ABOUT THIS EXERCISE :: Below are the entries. Print only the lines starting at the one with "For every layout" and ending at the one with "Page size: 1500x844.", exactly, with no pictures.

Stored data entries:
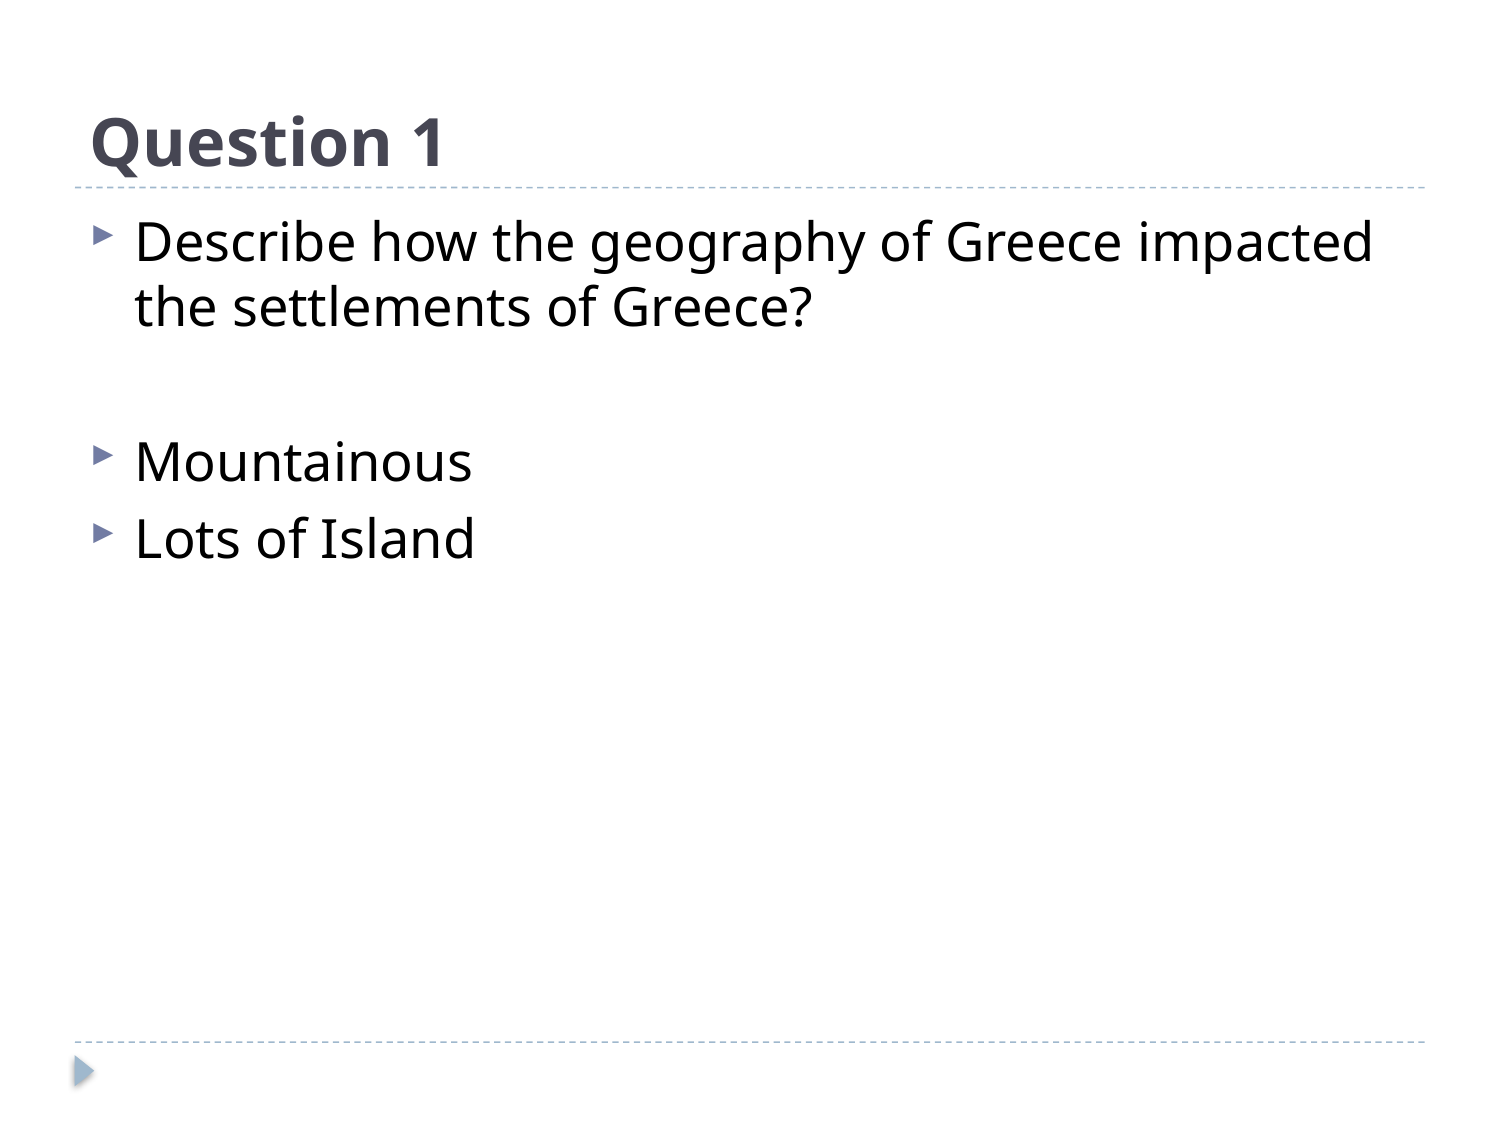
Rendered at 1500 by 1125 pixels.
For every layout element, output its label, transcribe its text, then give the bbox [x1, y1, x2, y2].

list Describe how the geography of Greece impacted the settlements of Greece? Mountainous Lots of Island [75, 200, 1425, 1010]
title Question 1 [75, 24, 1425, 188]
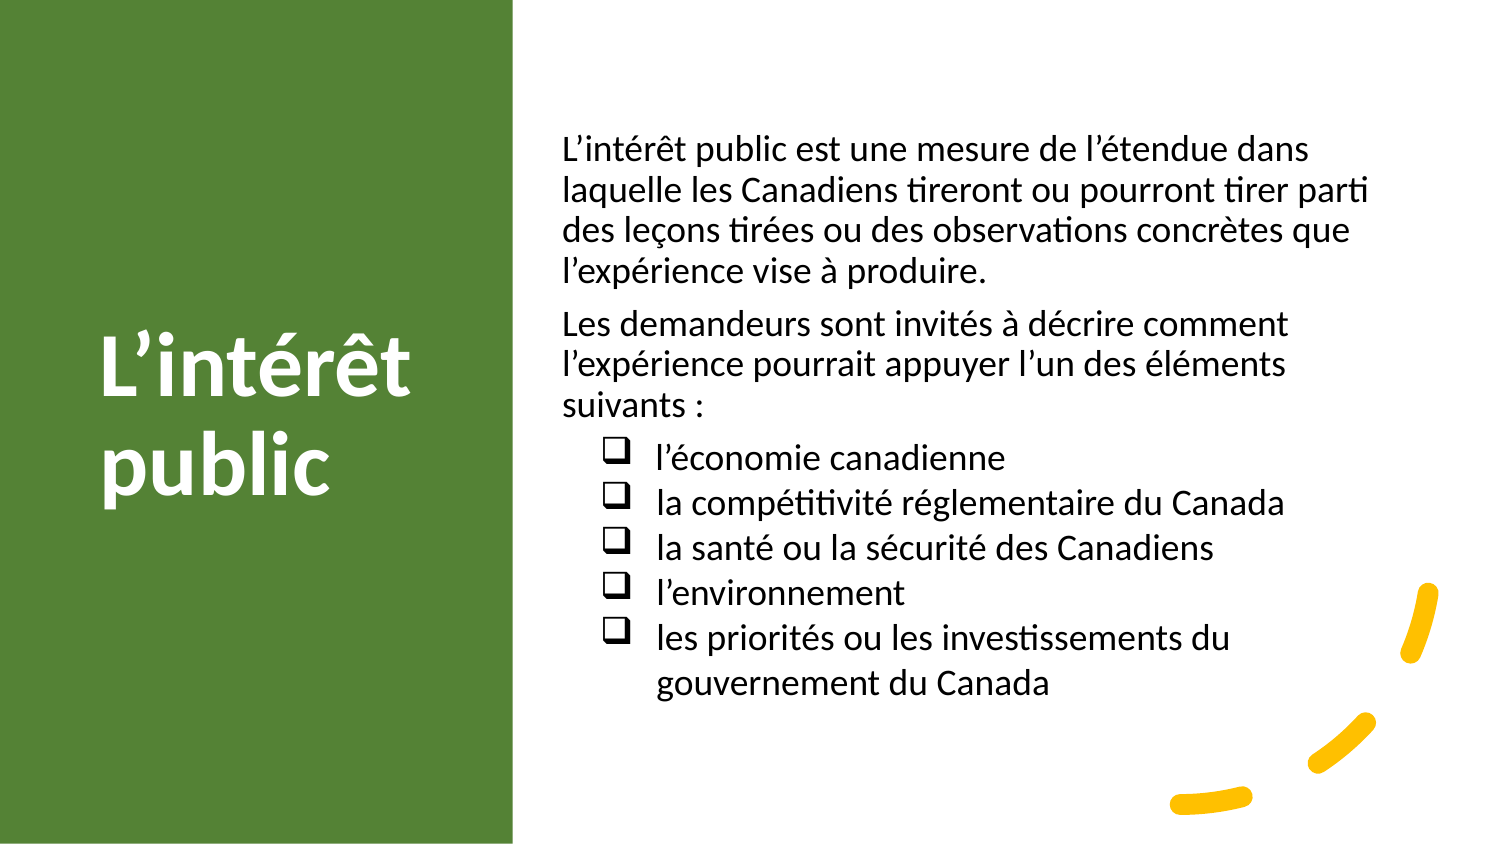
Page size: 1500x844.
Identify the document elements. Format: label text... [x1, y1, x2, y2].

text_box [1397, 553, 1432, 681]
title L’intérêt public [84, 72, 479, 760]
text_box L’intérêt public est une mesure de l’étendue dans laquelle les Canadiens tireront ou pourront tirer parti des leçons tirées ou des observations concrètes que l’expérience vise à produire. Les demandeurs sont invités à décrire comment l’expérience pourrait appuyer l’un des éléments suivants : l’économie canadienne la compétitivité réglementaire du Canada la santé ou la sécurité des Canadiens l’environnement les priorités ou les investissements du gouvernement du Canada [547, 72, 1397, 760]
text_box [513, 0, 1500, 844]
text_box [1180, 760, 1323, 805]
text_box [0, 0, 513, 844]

==

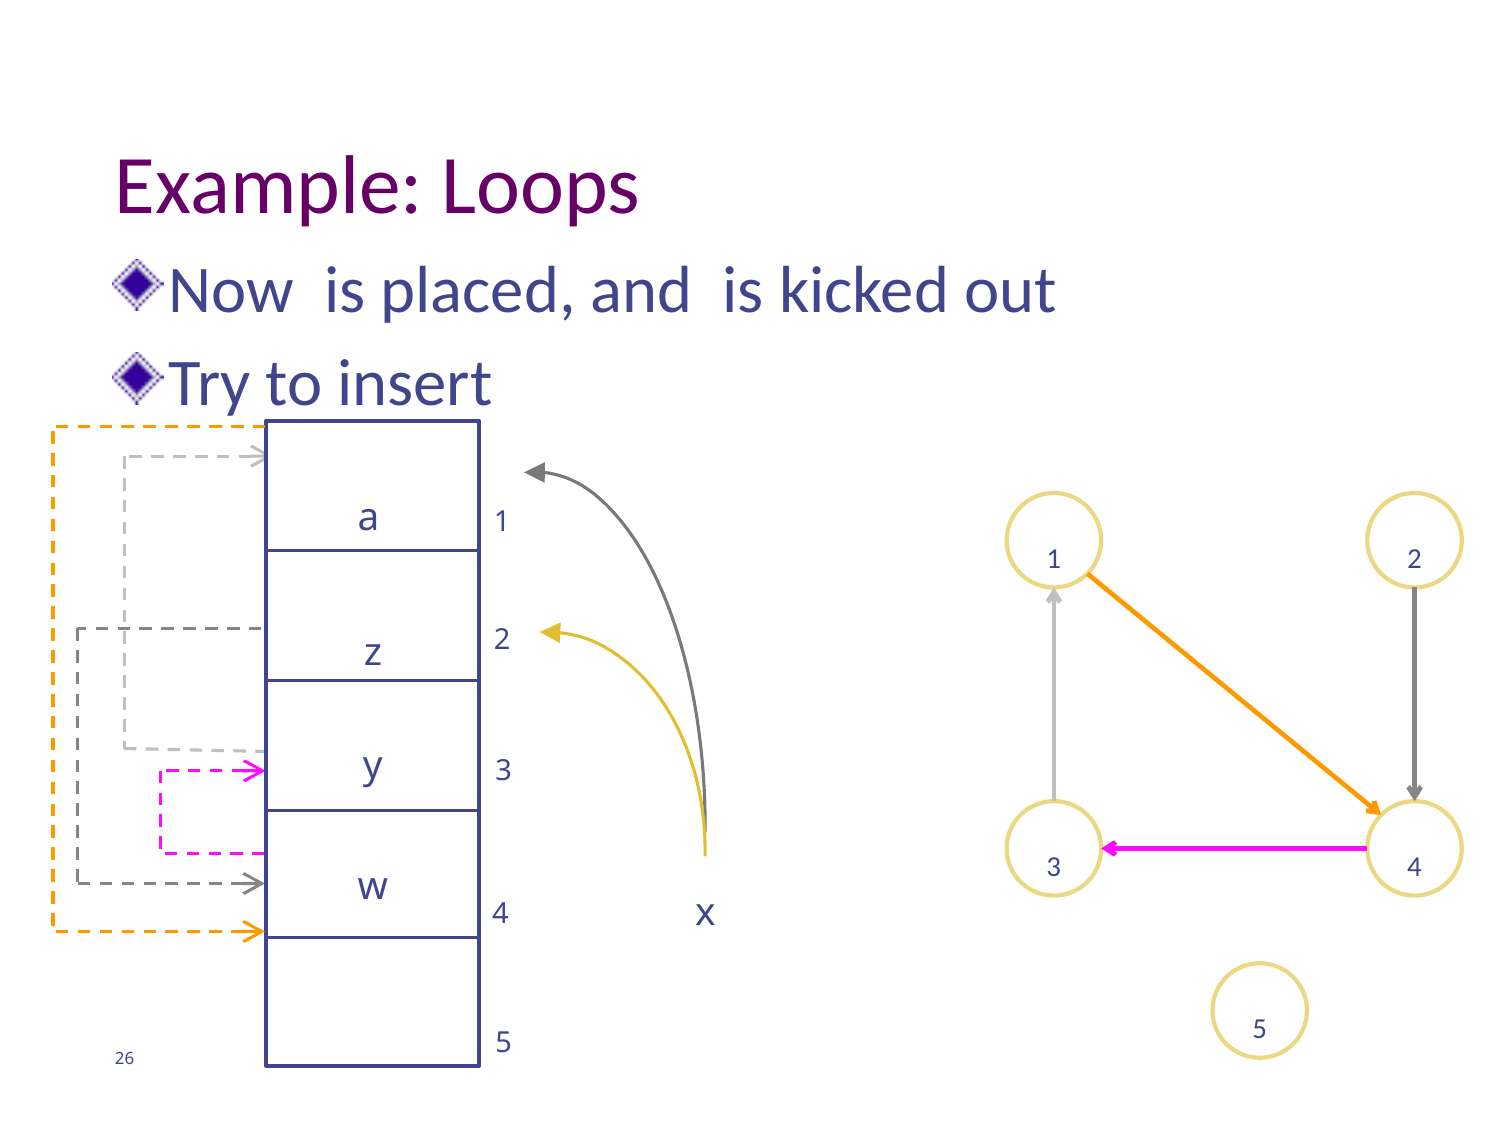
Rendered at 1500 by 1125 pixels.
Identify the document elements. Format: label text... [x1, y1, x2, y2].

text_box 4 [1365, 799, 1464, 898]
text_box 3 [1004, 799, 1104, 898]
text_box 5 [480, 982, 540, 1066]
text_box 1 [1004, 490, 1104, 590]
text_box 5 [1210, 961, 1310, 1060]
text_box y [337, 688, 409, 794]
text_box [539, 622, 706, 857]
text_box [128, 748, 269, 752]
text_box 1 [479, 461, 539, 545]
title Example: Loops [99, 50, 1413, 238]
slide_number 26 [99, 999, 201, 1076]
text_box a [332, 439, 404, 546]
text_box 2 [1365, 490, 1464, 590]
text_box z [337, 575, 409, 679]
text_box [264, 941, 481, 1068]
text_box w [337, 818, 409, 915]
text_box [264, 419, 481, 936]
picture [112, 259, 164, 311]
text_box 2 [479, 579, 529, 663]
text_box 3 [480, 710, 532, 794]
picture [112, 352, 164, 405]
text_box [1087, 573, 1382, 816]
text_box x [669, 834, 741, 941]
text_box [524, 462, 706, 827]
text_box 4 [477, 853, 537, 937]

ANSWER BOX ::
For every layout element, output its label, transcribe its text, then give the bbox [x1, y1, x2, y2].

list Describe how the geography of Greece impacted the settlements of Greece? Mountainous Lots of Island [75, 200, 1425, 1010]
title Question 1 [75, 24, 1425, 188]
Page size: 1500x844.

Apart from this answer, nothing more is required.